In June, the Sisters of Charity Foundation hired Lowell Perry Jr. as the new Promise Neighborhood director. Perry, a native of Detroit, had been senior vice president of corporate and community engagement for Big Brothers Big Sisters of America. He is a graduate of Yale University, with post-graduate study at Northwestern and Vanderbilt universities.

He meets regularly with the 50 ambassadors, including Baker, the volunteer tutor, and with its other local partners, including the four school principals, health officials and community activists. He said he was inspired by the turnout and enthusiasm at Promise Neighborhood's most recent annual back-to-school rally, where families met teachers, enjoyed entertainment and received school supplies and hairstyling.

"We build a strong foundation of support for children through their years in school and then to a career," Perry said. "We're putting a light at the end of the tunnel."

Children play at a back-to-school event sponsored by the Cleveland Central Promise Neighborhood.
Willing partners
Leslie Perkul, vice president of the Sisters of Charity Foundation, said it assigned a staff member as a "navigator" for Promise Neighborhood to improve early-childhood education. When that work began, she said, the Central neighborhood was served by a hodgepodge of day care centers of widely varying quality and little or no coordination with the public schools. Only one met the Ohio standards for quality learning.

Today, she said, eight early-childhood centers meet state standards. The navigator gets the word to parents about the value — and available slots — of prekindergarten learning.

The Promise Neighborhood program also hired "site coordinators" at two elementary schools. Perry said they handle day-to-day issues with students and families so principals can concentrate on education.

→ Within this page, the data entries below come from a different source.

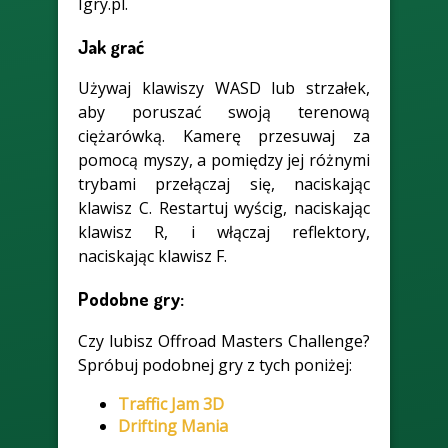
Igry.pl.
Jak grać
Używaj klawiszy WASD lub strzałek,
aby poruszać swoją terenową
ciężarówką. Kamerę przesuwaj za
pomocą myszy, a pomiędzy jej różnymi
trybami przełączaj się, naciskając
klawisz C. Restartuj wyścig, naciskając
klawisz R, i włączaj reflektory,
naciskając klawisz F.
Podobne gry:
Czy lubisz Offroad Masters Challenge?
Spróbuj podobnej gry z tych poniżej:
Traffic Jam 3D
Drifting Mania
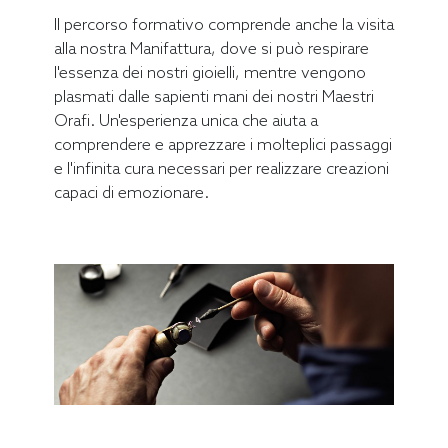
Il percorso formativo comprende anche la visita
alla nostra Manifattura, dove si può respirare
l'essenza dei nostri gioielli, mentre vengono
plasmati dalle sapienti mani dei nostri Maestri
Orafi. Un'esperienza unica che aiuta a
comprendere e apprezzare i molteplici passaggi
e l'infinita cura necessari per realizzare creazioni
capaci di emozionare.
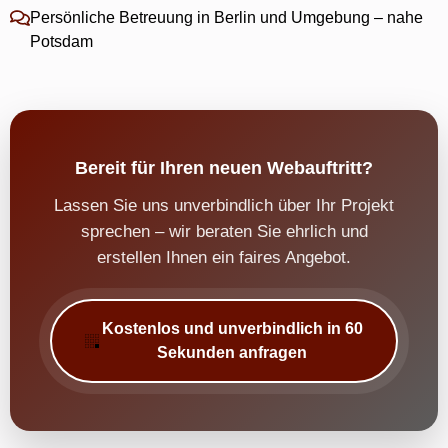
Persönliche Betreuung in Berlin und Umgebung – nahe
Potsdam
Bereit für Ihren neuen Webauftritt?
Lassen Sie uns unverbindlich über Ihr Projekt
sprechen – wir beraten Sie ehrlich und
erstellen Ihnen ein faires Angebot.
Kostenlos und unverbindlich in 60
Sekunden anfragen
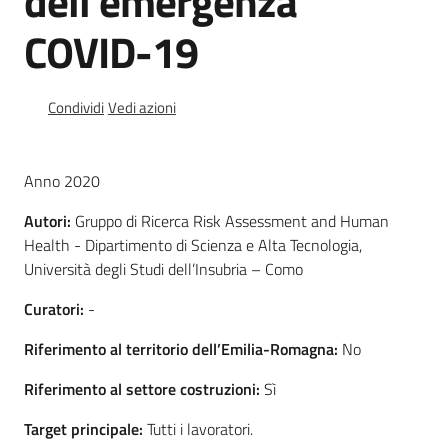
dell’emergenza
e
COVID-19
vigilanza
Condividi
Vedi azioni
Servizi
per
la
Anno 2020
sicurezza
Autori:
Gruppo di Ricerca Risk Assessment and Human
Health - Dipartimento di Scienza e Alta Tecnologia,
Ambiti
Università degli Studi dell’Insubria – Como
Curatori:
-
Riferimento al territorio dell’Emilia-Romagna:
No
Riferimento al settore costruzioni:
Sì
INAIL
Target principale:
Tutti i lavoratori.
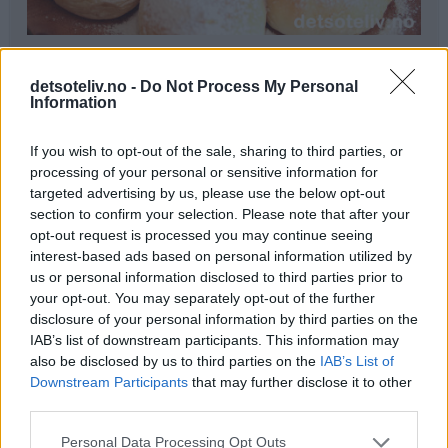
Ingredienser
detsoteliv.no -
Do Not Process My Personal
1 liter melk
Information
300 g smør
250 g melis
If you wish to opt-out of the sale, sharing to third parties, or
100 g gjær
processing of your personal or sensitive information for
0,5 ts kardemomme
targeted advertising by us, please use the below opt-out
section to confirm your selection. Please note that after your
1,5 kg hvetemel
opt-out request is processed you may continue seeing
interest-based ads based on personal information utilized by
Pynt:
us or personal information disclosed to third parties prior to
melisdryss
your opt-out. You may separately opt-out of the further
disclosure of your personal information by third parties on the
Fremgangsmåte
IAB’s list of downstream participants. This information may
also be disclosed by us to third parties on the
IAB’s List of
Kok opp melk, smør og melis. Avkjøl blandingen til den
Downstream Participants
that may further disclose it to other
er fingervarm (37°C). Rør gjæren ut i væsken. Bland i
third parties.
kardemomme og hvetemel (se tips). Elt deigen til den er
Personal Data Processing Opt Outs
smidig.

Another program partner, the United Way of Greater Cleveland, assumed that role and now employs coordinators at all four neighborhood public schools.

The organization also helped to attract Care Alliance, a local network of clinics, to establish Central's first federally qualified health center, which opened in April. The clinic is a Promise Neighborhood partner. St. Vincent Charity Medical Center works with the clinic, providing emergency and specialty care for residents.

Staying power
Cleveland Central Promise Neighborhood also has promoted:
  • Revival of parent-teacher organizations at the elementary schools.
  • Parenting-skills classes for pregnant women, including advice on breast-feeding and safe sleeping environments.
  • Organic farming on some of the neighborhood's many vacant lots.

Perkul said the disappointment of not receiving a federal grant forced the organization to find its own way, especially in financing, and to develop staying power.

"Too often, programs get $5 million and don't know what to do when it's gone," she said. "We're in this for the long term. Sometimes, slow and steady wins the race. Creating a strong Central neighborhood requires many partners working together. That's what Promise is."